Angioid streaks (AS) occur due to breaks in a degenerated and weakened Bruch’s membrane and typically radiate outwards from the optic disc. They could be idiopathic, or associated with systemic diseases such as pseudoxanthoma elasticum (PXE), Ehler–Danlos syndrome, Paget’s disease, Sickle cell disease, and other hemoglobinopathies [1]. Macular neovascularisation (MNV) is a common cause of central visual loss and occurs in 42–86% of cases, with bilateral involvement in up to 71% [2].

We would like to share with the readers a protocol defining management of AS-related MNV following a review of our clinical practice for patients referred between 2014 and 2022 to St. Paul’s Eye Department, Royal Liverpool University Hospital, for either active management or second opinion. We identified patients with secondary MNV for analysis. Data pertaining to patient demographics, management of MNV, and visual outcomes was retrospectively collected from electronic patient records.
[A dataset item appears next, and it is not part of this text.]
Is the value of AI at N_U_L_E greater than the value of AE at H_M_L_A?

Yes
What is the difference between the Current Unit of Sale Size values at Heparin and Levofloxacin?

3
Of the 24 patients with AS, 18 (10 males; 31 eyes) had MNV. The average age of these patients was 57.9 years, 55.6% had a diagnosis of PXE; 72.2% had bilateral MNV. Mean follow-up was 48 months (4 months–13 years). The location of MNV was subfoveal, juxtafoveal, and extrafoveal in 32%, 32%, and 36% of eyes, respectively. Details of anti-VEGF intravitreal therapy were available in 21 out of 31 (67.7%) eyes. Twelve eyes had aflibercept, 9 received ranibizumab initially followed by aflibercept. The mean number of injections per eye was 20.6, reducing to 16.7 (range 2–45) when excluding one patient who had 89 injections. The mean best-recorded logMAR visual acuity at baseline and final follow-up was 0.57 and 0.50, respectively. Overall, 52% of eyes gained, 29% lost and 19% maintained baseline visual acuity at the final follow-up. One incidence of endophthalmitis with recovery to baseline visual acuity was noted. At final follow-up, central retinal thickness on macular OCT was lower in 12 eyes (57.2%), remained stable in 8 eyes (38%), and was worse in 1 eye (4.8%) compared to baseline.
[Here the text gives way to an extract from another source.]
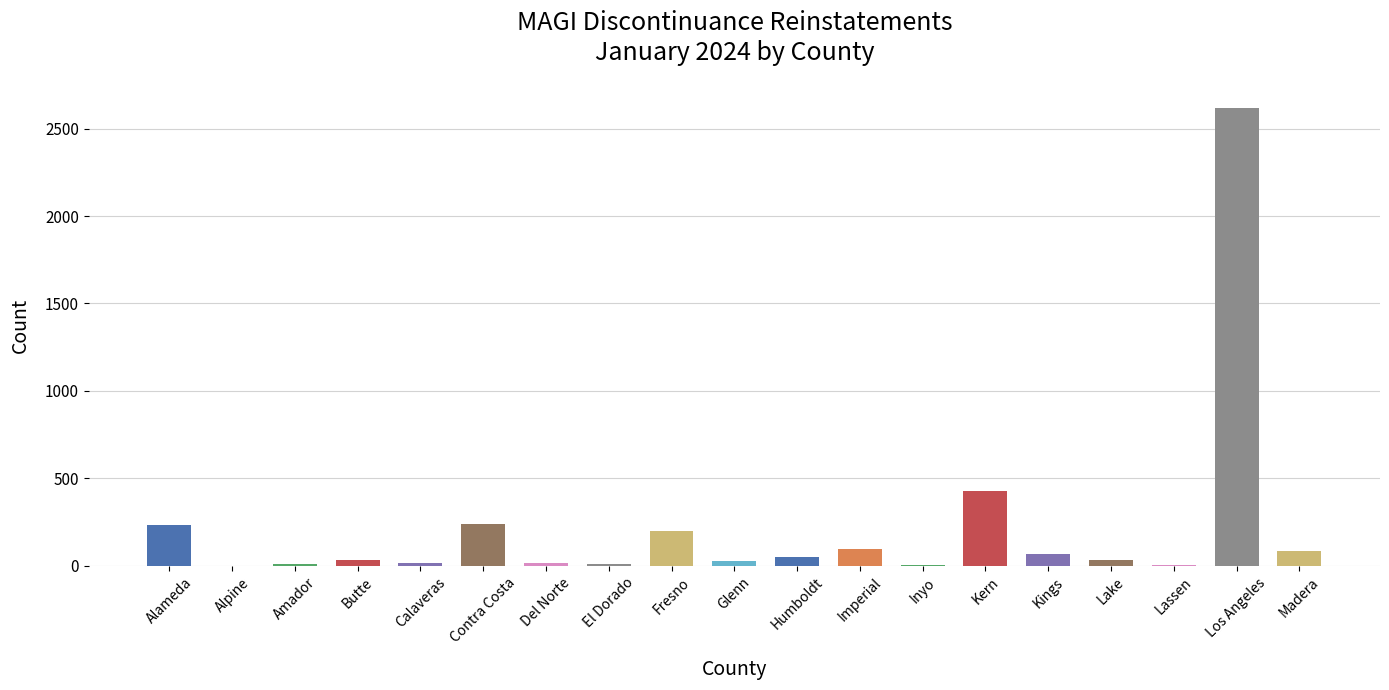

What is the sum of all values?

4187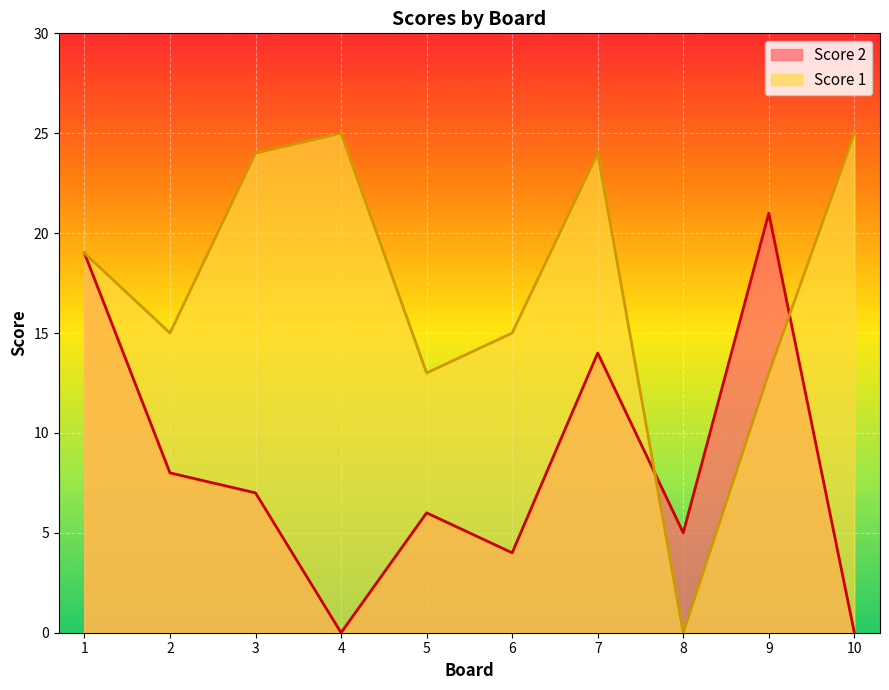

Rank the categories by Score 2 value from lowest to highest.

4, 10, 6, 8, 5, 3, 2, 7, 1, 9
Although our visual outcomes are comparable to published studies [3] with different anti-VEGF agents using p.r.n. regimes, our patients had received a higher average number of injections per eye (Table 1). Given the lack of established guidelines to inform treatment decisions for AS-related MNV, we devised a departmental protocol to aid clinical decision-making that may be more widely applicable (Fig. 1).
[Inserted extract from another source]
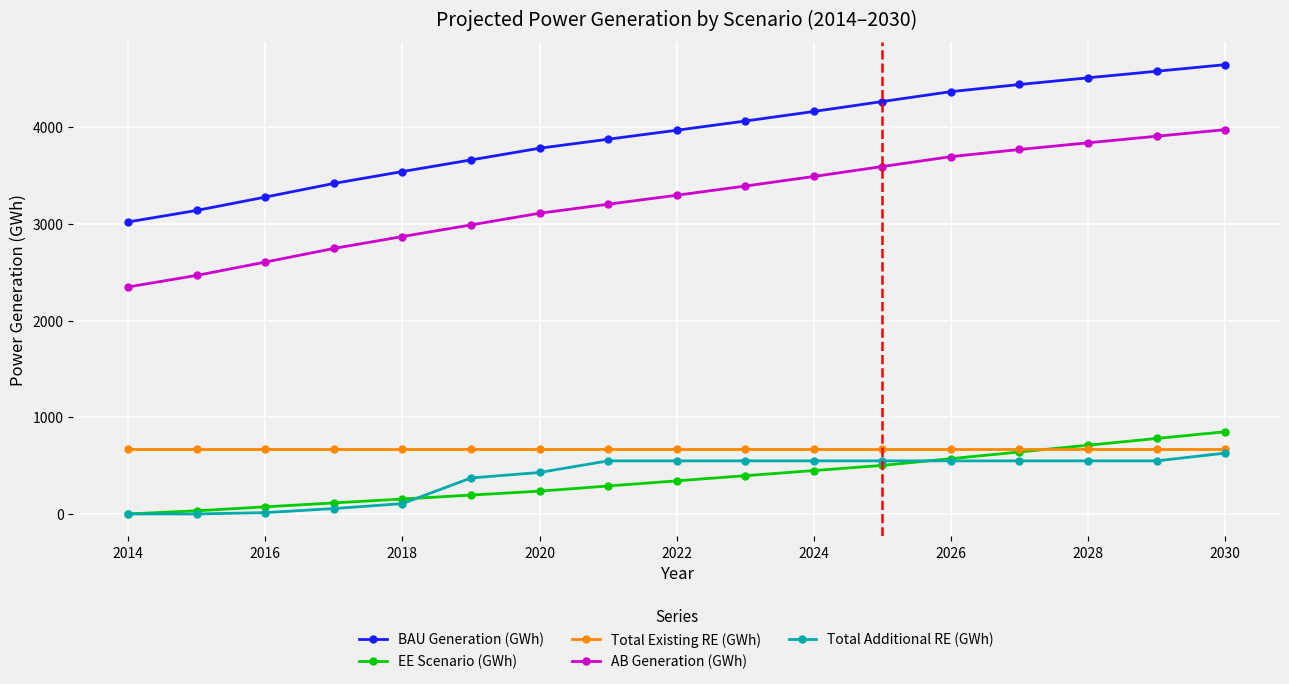

What are all the series names shown in the legend?

BAU Generation (GWh), EE Scenario (GWh), Total Existing RE (GWh), AB Generation (GWh), Total Additional RE (GWh)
Table 1 Comparison of different studies on management of MNV in AS.
Fig. 1: St. Paul’s Eye Department AS-related MNV management protocol.
figure 1

EDI enhanced depth imaging, OCT-A ocular coherence tomography angiography, SHRM subretinal hyperreflective material, VEGF vascular endothelial growth factor, HbA1C haemoglobin A1c.

Although anti-VEGF therapy can stabilise or even improve visual outcomes in AS-related MNV, MNV can be tenacious with a high recurrence rate, often requiring long-term anti-VEGF therapy, as seen in our case series. Our results are affected by the retrospective nature of the review and a high degree of subjectivity in re-treatment decisions by clinicians. We have defined precise re-treatment criteria as part of the management, which we believe will prevent under or over-treatment and aim to re-audit our results in future. Given the limitations of our small sample size, further prospective studies with larger sample sizes and longer follow-up duration are required to support our conclusions.